18 mai 2015 Éditorial des bulletins L’Étincelle
Mardi 19 les enseignants sont appelés à la grève et manifesteront contre la réforme du collège que tente d’imposer la ministre de l’Éducation, Vallaud-Belkacem. Le jeudi 21, ce sera au tour des personnels des hôpitaux parisiens d’être en grève pour s’opposer à la volonté de leur direction de revenir sur les 35 heures à l’hôpital et de supprimer leurs jours de RTT. Deux coups de colère séparés contre une seule et même politique du gouvernement, de sabrage des budgets des services publics, aux dépens des salariés comme des usagers.
Moins d’enseignants, plus d’inégalités
La ministre de l’éducation nous raconte que sa réforme des collèges serait nécessaire à cause des mauvais résultats qu’obtiendraient les élèves en France. Elle prétend que son but serait d’étendre à tous l’accès à des options réservées aujourd’hui à une minorité d’élèves. Ah bon ? En les supprimant ? Quant à la droite, avec sa clientèle électorale de nantis, elle entretient le même mythe en pleurant le latin et le grec, et en reprochant à la ministre de priver, par excès de démocratisme, ses chers petits surdoués des classes réservées aux « élites ».
Derrière cette fausse querelle pédagogique qui brouille les pistes, se cache à peine la volonté d’économies à tout prix du gouvernement. Sa réforme vise à réduire à terme les moyens et les formations proposées et va amplifier les inégalités. Car chacun sait que selon le quartier et le collège où l’on étudie, les conditions d’enseignement sont déjà très différentes, collant tout simplement aux inégalités sociales existantes. En s’attaquant au minimum légal des horaires des différentes disciplines, le gouvernement va réduire encore le nombre d’enseignants par rapport au nombre d’élèves.
Moins de soignants, plus de malades et de galère
C’est cette même réduction de moyens, avec suppressions de lits, fusions de services, réductions d’effectifs qui est à l’œuvre dans les hôpitaux publics.
En décidant de s’attaquer aux 35 heures − soit une révision des horaires pour supprimer les RTT −, Martin Hirsch, directeur de l’AP-HP, estime pouvoir économiser 20 à 25 millions d’euros par an, sur le dos du personnel. Avec un effectif total de 90 000 salariés pour l’ensemble des hôpitaux de l’AP-HP, la suppression des RTT représente l’équivalent de plusieurs milliers d’emplois en moins, qui vont encore creuser le gouffre : déjà 4 000 postes supprimés ces trois dernières années. On s’étonnera, après ça, de voir s’allonger les queues aux Urgences !
Pour l’ensemble des hôpitaux publics en France, la révision des 35 heures représenterait 400 millions d’euros d’économies, selon la Fédération hospitalière de France, qui attend que les hôpitaux parisiens aient ouvert la brèche pour généraliser l’attaque.

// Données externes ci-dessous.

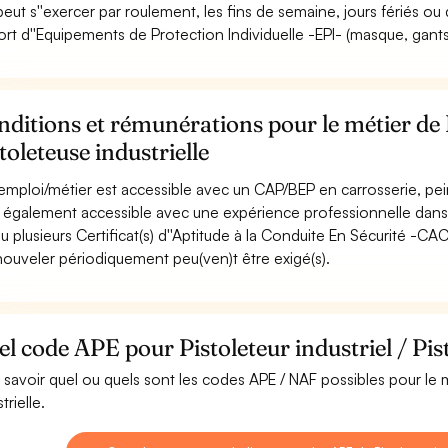
 peut s''exercer par roulement, les fins de semaine, jours fériés ou 
ort d''Equipements de Protection Individuelle -EPI- (masque, gants, 
ditions et rémunérations pour le métier de P
toleteuse industrielle
emploi/métier est accessible avec un CAP/BEP en carrosserie, peint
st également accessible avec une expérience professionnelle dans
u plusieurs Certificat(s) d''Aptitude à la Conduite En Sécurité -C
nouveler périodiquement peu(ven)t être exigé(s).
l code APE pour Pistoleteur industriel / Pist
 savoir quel ou quels sont les codes APE / NAF possibles pour le mé
trielle.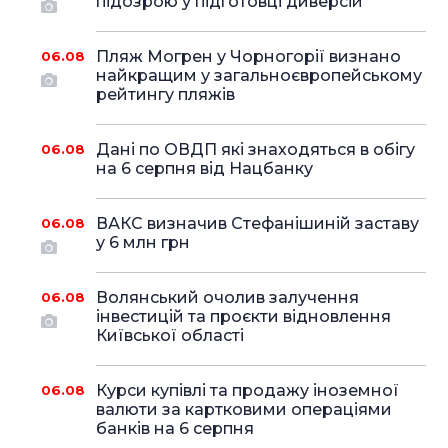
підозрою у підготовці диверсій
Пляж Могрен у Чорногорії визнано
06.08
найкращим у загальноєвропейському
рейтингу пляжів
Дані по ОВДП які знаходяться в обігу
06.08
на 6 серпня від Нацбанку
ВАКС визначив Стефанішиній заставу
06.08
у 6 млн грн
Волянський очолив залучення
06.08
інвестицій та проєкти відновлення
Київської області
Курси купівлі та продажу іноземної
06.08
валюти за картковими операціями
банків на 6 серпня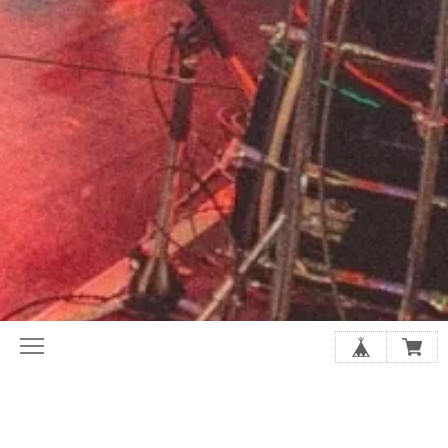
初めてならここから。ホリレコ定番
今月の注目作品（新譜・予約）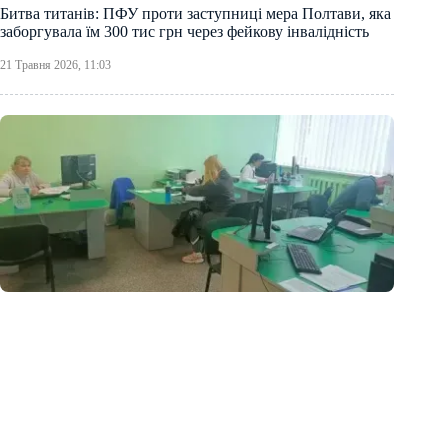
Битва титанів: ПФУ проти заступниці мера Полтави, яка
заборгувала їм 300 тис грн через фейкову інвалідність
21 Травня 2026, 11:03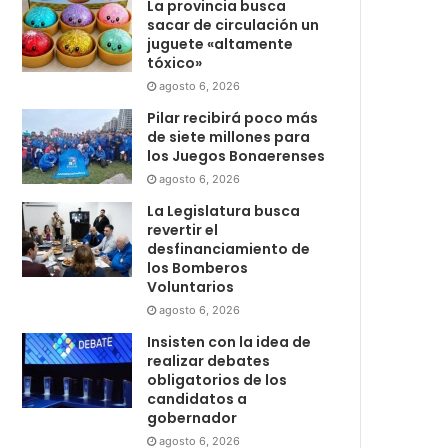
La provincia busca
sacar de circulación un
juguete «altamente
tóxico»
agosto 6, 2026
Pilar recibirá poco más
de siete millones para
los Juegos Bonaerenses
agosto 6, 2026
La Legislatura busca
revertir el
desfinanciamiento de
los Bomberos
Voluntarios
agosto 6, 2026
Insisten con la idea de
realizar debates
obligatorios de los
candidatos a
gobernador
agosto 6, 2026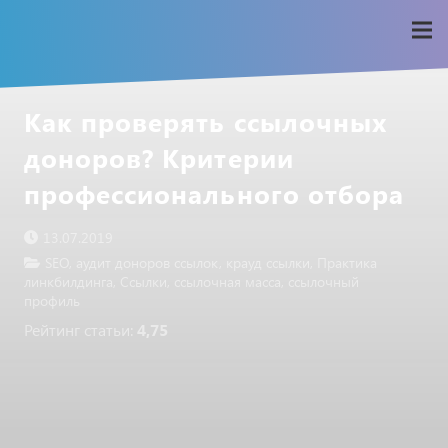
Как проверять ссылочных
доноров? Критерии
профессионального отбора
13.07.2019
SEO
,
аудит доноров ссылок
,
крауд ссылки
,
Практика
линкбилдинга
,
Ссылки
,
ссылочная масса
,
ссылочный
профиль
Рейтинг статьи:
4,75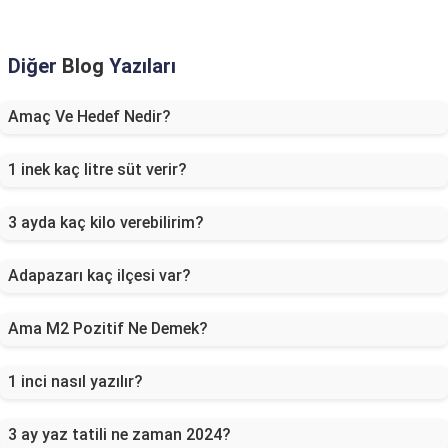
Diğer
Blog
Yazıları
Amaç Ve Hedef Nedir?
1 inek kaç litre süt verir?
3 ayda kaç kilo verebilirim?
Adapazarı kaç ilçesi var?
Ama M2 Pozitif Ne Demek?
1 inci nasıl yazılır?
3 ay yaz tatili ne zaman 2024?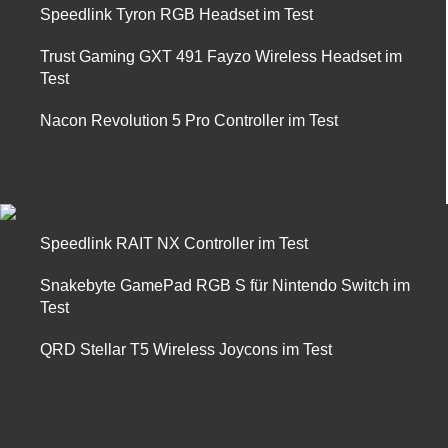
Speedlink Tyron RGB Headset im Test
Trust Gaming GXT 491 Fayzo Wireless Headset im
Test
Nacon Revolution 5 Pro Controller im Test
Speedlink RAIT NX Controller im Test
Snakebyte GamePad RGB S für Nintendo Switch im
Test
QRD Stellar T5 Wireless Joycons im Test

Contre les travailleurs, l’État donne l’exemple
L’idée de s’en prendre aux 35 heures ne vient pas du seul directeur des hôpitaux parisiens, ni des responsables de la Fédération des hôpitaux : elle vient directement du Medef qui, depuis des mois, demande la fin ou au moins « l’assouplissement » de la loi des 35 heures. Et au lieu d’imposer le respect de la loi aux patrons, qui dans de nombreuses entreprises déjà ont obtenu d’y déroger, au nom d’un chantage à l’emploi, c’est l’État lui-même qui donne le sale exemple. Ou qui continue car malheureusement les coupes dans les services publics ne datent pas d’aujourd’hui.
Le seul budget en augmentation est celui de l’armée, tout un programme !
Des enseignants et des hospitaliers cette semaine vont dire, par des grèves et dans la rue, qu’ils ne sont pas d’accord avec ces reculs sociaux qu’on impose dans un pays prétendu riche mais où les écarts se creusent de plus en plus, et où on étale sous nos nez les mirifiques fortunes des grands patrons.
Mais des journées qui s’égrènent ne font pas encore le mouvement d’ensemble qui nous est nécessaire.